PROBLEM DETAILS
Quote the text of each of the following rows word for word, leaving out the pictures.

SUPPLIED DATA section start

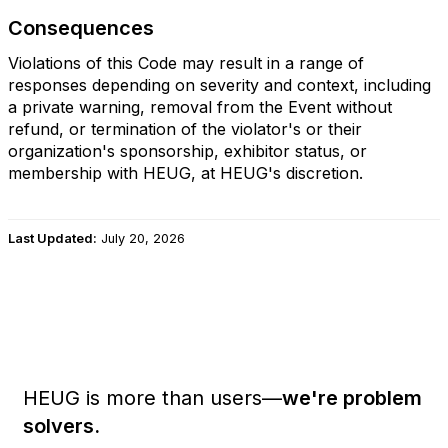
Consequences
Violations of this Code may result in a range of
responses depending on severity and context, including
a private warning, removal from the Event without
refund, or termination of the violator's or their
organization's sponsorship, exhibitor status, or
membership with HEUG, at HEUG's discretion.
Last Updated:
July 20, 2026
HEUG is more than users—
we're problem
solvers.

SUPPLIED DATA section end

ANSWER BOX
Consequences
Violations of this Code may result in a range of
responses depending on severity and context, including
a private warning, removal from the Event without
refund, or termination of the violator's or their
organization's sponsorship, exhibitor status, or
membership with HEUG, at HEUG's discretion.
Last Updated:
July 20, 2026
HEUG is more than users—
we're problem
solvers.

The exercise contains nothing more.